The salaries of most rookies and undrafted players out of college in the MLS stand in stark contrast to the massive salaries of the stars. According to a 2007 article in the "Washington Post," nearly 30 percent of the players in the MLS held developmental contracts, which paid somewhere in the range of $20,000 per year. Even as recently as 2009, base salaries for the lesser-known players of the MLS still hovered between the humble range of $20,000 and $40,000 per season.
The average guaranteed salary in the MLS for the 2007 season was $115,432, according to the "Washington Post." This figure has gone up slightly since then, but the average earnings of players in the league remains in the $100,000 to $150,000 range as of 2010. However, it's worth noting that this average is highly distorted by the lucrative contracts of the few stars of the MLS. The average salary for most players drops significantly if the small number of superstar salaries are removed from the equation.
Designated Player Rule
The MLS adopted the "Designated Player Rule" as part of new salary cap regulations in 2007. The rule essentially allows every MLS team to sign elite players that would otherwise be too expensive to fit under the franchise's salary cap. Popularly dubbed as the "Beckham Rule," this stipulation has helped teams bring in many international stars since its inception including David Beckham, Thierry Henry and Denilson. In April 2010 the MLS announced an update to the rule, which allows every MLS club to sign up to two Designated Players with the option to purchase a third Designated Player for an additional luxury tax that requires the team in question to pay $250,000 in allocation money to be split evenly between the rest of the franchises in the league that do not have three Designated Players.

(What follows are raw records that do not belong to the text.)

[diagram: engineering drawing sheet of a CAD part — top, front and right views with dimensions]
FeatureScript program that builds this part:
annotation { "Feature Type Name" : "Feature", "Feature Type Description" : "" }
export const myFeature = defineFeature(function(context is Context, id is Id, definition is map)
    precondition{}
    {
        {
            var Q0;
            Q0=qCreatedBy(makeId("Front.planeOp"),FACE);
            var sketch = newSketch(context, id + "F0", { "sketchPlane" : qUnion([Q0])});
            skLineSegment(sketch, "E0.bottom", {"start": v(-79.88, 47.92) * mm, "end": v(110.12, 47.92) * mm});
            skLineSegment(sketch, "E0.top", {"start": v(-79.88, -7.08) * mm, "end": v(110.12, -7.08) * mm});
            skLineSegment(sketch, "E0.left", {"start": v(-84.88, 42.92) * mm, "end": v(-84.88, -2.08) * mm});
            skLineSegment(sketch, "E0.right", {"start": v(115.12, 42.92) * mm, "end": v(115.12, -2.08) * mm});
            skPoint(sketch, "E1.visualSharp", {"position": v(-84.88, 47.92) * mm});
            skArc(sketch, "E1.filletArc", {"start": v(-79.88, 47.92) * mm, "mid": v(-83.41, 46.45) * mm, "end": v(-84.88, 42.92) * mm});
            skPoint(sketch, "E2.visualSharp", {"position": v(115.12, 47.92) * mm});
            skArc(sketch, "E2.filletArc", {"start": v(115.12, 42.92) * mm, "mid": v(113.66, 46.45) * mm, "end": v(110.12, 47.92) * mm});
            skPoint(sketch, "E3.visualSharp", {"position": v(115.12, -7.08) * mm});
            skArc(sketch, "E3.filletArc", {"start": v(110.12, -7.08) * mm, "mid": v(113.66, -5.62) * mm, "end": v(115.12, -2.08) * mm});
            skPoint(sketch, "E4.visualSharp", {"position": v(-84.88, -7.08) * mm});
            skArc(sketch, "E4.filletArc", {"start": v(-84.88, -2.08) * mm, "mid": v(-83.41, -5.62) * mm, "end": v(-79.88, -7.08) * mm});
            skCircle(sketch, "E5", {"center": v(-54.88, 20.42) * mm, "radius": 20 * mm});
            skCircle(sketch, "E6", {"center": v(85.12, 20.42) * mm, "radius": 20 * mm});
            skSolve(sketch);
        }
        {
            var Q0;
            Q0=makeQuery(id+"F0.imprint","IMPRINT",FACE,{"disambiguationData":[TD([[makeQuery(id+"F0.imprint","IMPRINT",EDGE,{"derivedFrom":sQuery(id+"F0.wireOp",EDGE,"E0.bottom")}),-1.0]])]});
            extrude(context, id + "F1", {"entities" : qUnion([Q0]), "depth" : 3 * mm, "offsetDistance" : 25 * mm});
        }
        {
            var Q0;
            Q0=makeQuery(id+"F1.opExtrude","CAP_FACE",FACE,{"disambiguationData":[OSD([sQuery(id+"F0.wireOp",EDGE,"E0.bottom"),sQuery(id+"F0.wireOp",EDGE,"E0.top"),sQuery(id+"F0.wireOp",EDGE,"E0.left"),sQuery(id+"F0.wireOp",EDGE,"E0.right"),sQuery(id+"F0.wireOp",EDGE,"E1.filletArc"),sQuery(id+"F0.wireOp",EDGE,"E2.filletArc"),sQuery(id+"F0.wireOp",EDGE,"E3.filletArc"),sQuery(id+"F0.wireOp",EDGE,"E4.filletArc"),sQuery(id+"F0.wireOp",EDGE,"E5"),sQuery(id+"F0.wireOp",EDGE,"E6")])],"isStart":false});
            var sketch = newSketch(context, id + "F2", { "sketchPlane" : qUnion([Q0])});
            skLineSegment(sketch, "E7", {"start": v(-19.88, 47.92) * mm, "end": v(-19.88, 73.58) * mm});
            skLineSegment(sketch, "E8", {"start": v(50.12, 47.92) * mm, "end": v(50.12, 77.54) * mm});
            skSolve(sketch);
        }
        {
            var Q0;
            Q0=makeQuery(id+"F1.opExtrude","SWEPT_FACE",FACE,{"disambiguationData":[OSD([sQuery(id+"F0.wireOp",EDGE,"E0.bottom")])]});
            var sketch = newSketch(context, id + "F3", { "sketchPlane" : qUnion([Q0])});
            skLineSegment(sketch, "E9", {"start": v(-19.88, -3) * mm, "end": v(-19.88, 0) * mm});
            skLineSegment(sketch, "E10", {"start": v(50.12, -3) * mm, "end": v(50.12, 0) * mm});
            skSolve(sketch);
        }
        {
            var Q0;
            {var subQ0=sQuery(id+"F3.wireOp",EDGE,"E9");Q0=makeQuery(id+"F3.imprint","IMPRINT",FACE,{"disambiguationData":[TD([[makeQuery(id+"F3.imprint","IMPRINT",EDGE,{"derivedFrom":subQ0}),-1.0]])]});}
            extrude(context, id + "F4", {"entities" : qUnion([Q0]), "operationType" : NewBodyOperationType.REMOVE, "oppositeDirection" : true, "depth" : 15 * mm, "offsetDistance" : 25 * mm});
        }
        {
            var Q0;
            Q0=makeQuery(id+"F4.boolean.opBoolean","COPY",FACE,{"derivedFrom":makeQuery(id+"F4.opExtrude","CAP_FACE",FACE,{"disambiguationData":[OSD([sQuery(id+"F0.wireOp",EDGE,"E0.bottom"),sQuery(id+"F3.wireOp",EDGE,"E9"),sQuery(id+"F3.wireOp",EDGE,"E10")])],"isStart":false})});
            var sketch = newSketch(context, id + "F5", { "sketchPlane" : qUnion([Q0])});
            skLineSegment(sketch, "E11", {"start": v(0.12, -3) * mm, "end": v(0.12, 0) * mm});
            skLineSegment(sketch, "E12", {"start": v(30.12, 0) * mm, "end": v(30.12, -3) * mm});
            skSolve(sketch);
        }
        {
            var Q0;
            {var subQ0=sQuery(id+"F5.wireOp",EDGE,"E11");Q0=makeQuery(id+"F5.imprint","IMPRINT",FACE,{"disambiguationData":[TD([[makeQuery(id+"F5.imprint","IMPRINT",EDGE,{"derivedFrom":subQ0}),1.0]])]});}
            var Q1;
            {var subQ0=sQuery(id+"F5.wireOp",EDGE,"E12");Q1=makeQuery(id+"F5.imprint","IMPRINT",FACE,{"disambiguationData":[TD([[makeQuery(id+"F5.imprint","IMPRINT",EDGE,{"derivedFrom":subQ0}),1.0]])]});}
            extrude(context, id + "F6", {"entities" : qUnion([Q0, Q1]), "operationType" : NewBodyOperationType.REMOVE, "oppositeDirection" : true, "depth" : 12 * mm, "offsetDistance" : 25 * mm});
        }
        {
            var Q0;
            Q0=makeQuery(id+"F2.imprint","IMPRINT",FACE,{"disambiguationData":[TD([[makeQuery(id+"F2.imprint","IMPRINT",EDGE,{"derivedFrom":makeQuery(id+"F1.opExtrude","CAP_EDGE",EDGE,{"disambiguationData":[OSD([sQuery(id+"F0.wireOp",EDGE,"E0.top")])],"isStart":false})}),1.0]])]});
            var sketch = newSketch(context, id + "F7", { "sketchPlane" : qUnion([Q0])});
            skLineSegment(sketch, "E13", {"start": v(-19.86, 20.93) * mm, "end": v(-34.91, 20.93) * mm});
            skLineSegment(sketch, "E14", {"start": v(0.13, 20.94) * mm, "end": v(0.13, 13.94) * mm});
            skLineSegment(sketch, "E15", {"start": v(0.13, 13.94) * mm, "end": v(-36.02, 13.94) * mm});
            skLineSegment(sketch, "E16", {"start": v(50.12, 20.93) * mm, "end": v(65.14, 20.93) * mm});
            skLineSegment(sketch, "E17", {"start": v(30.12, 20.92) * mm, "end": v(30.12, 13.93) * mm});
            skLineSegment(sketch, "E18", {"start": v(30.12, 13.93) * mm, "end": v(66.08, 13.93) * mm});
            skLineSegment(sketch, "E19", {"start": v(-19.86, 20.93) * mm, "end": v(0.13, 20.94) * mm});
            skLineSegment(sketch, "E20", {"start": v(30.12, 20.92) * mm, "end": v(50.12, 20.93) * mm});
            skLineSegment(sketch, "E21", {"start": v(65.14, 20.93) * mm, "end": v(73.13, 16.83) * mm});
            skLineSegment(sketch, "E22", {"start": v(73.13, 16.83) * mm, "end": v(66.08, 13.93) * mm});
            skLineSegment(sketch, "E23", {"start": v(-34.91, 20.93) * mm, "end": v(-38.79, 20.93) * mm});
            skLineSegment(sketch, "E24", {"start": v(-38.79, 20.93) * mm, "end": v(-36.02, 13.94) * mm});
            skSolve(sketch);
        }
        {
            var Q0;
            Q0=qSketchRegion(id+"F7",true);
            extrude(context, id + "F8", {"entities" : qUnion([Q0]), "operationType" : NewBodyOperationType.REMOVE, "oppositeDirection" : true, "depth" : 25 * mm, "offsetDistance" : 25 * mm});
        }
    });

The MLS continues to grow in popularity, bolstering its fan base and increasing exposure with the additions of world-class stars and new franchises. These signs point to a positive future for the league and its players. However, current trends for MLS player salaries are not entirely good. During the 2009 season Jack Bell of the "New York Times" wrote that "the rich stayed rich and poor stayed relatively poor." Similarly, Grahame L. Jones of the "Los Angeles Times" published a piece in 2010 citing the fact that many of the top American players end up leaving the MLS for more challenging and better paying opportunities in foreign soccer leagues. American superstar Landon Donovan agreed with this assessment, and was quoted as saying, "Unfortunately, that's where we still need to be able to compete in this league, financially."